As noted in SHRO-Cairo Cultural Forums, the relationship between religion and politics indicates a long-standing problem in the modern history of Sudan. The NDA succeeded in reaching a national agreement between all political and military parties, except the NIF. The agreement states, "All human rights norms and principles enshrined in regional and international human rights instruments and covenants shall be an integral part of the constitution of the Sudan and any law, decree, executive order or policy measure contrary thereof shall be considered null and void and unconstitutional. No political party shall be established on religious basis. The State shall acknowledge and respect pluralism in Sudan and shall undertake to promote and bring about peaceful interaction and co-existence, equality and tolerance among religious and noble spiritual beliefs, and shall permit peaceful religious prosletisation and prohibit coercion in religion, or the perpetuation in any place, forum or location in the Sudan of any act or measure intended to arouse religious sedition or racial hatred."

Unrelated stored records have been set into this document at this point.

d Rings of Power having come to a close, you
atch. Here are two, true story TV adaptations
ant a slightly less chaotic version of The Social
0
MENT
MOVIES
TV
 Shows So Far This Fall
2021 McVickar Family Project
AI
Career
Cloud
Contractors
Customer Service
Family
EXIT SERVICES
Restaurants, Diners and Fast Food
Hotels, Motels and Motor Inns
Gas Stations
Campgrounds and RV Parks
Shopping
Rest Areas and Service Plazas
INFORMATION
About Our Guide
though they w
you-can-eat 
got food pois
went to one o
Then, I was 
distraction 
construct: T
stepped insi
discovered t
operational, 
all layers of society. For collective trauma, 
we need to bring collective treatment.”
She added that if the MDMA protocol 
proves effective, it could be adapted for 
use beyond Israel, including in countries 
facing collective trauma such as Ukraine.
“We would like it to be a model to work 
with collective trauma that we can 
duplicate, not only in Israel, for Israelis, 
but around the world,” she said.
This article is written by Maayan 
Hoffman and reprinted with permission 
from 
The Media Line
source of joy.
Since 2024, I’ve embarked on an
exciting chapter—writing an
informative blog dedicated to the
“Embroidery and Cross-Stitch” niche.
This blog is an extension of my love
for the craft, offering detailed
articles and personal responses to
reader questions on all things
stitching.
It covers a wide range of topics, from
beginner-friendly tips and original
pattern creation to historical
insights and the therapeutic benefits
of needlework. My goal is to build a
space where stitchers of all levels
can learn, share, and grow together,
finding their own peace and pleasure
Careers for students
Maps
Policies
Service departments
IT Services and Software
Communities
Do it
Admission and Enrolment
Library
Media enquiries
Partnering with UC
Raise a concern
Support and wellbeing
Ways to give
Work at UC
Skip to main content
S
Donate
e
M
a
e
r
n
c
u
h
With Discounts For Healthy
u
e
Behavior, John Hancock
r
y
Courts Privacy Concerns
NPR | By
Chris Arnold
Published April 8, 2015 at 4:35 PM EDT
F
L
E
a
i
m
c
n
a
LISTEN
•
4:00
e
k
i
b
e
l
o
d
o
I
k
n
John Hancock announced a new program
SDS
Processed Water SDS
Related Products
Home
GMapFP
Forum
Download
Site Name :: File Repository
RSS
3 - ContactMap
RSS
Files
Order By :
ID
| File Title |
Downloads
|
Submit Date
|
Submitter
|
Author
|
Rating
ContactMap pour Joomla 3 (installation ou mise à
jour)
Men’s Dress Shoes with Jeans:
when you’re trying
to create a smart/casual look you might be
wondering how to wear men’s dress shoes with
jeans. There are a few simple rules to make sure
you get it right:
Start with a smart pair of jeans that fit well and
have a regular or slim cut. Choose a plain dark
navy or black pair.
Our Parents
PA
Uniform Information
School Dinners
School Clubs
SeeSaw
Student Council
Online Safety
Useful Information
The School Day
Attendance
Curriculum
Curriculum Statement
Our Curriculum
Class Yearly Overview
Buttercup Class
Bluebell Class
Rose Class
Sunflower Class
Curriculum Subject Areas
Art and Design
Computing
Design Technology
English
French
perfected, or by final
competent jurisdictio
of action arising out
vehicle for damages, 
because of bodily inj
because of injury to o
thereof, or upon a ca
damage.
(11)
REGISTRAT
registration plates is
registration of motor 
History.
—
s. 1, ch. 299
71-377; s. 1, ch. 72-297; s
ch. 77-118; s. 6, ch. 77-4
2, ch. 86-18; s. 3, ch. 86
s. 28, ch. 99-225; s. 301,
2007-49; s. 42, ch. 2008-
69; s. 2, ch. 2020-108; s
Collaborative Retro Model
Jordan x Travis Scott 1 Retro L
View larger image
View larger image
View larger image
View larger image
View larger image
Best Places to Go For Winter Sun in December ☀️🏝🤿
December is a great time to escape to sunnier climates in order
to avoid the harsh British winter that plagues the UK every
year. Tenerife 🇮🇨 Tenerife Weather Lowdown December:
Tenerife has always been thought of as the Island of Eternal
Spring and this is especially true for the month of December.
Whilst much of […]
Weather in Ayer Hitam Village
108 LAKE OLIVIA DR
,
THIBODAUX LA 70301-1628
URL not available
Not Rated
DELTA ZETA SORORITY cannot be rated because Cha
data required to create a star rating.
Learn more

Interestingly, the Christian Solidarity International (CSI) interviewed in a special report (cordially delivered to the Quarterly) a Qura'nic school teacher and member of the former Sudanese Parliament who said in an interview with CSI that, "The NOIF regime does not represent the real Islam - they are just media people and propagandists. In all religions, it is wrong to use force and to oppress the people. This is what the NIF does. I personally know Turabi [i.e,. Dr. Hassan Al-Turabi, Patron of the NIF party and regime, at the time of this report]. I do not believe he is really a holy man because his people are doing such bad things. The NIF elite wants to rule the whole country. They are afraid that if the [people] become educated and advanced they will start speaking about their human rights and assert their rights. If the outside world wants to have dialogue with the Sudanese Muslims, they must have dialogue with the Sufi and Ulema (Islamic jurists). These are the true representatives of Islam. The leaders of the NIF group are liars and do not have the interest of Islam or of our people at heart. During the past 6 years of the NIF rule, the violations of the tenets of Islam have multiplied rapidly in Sudan."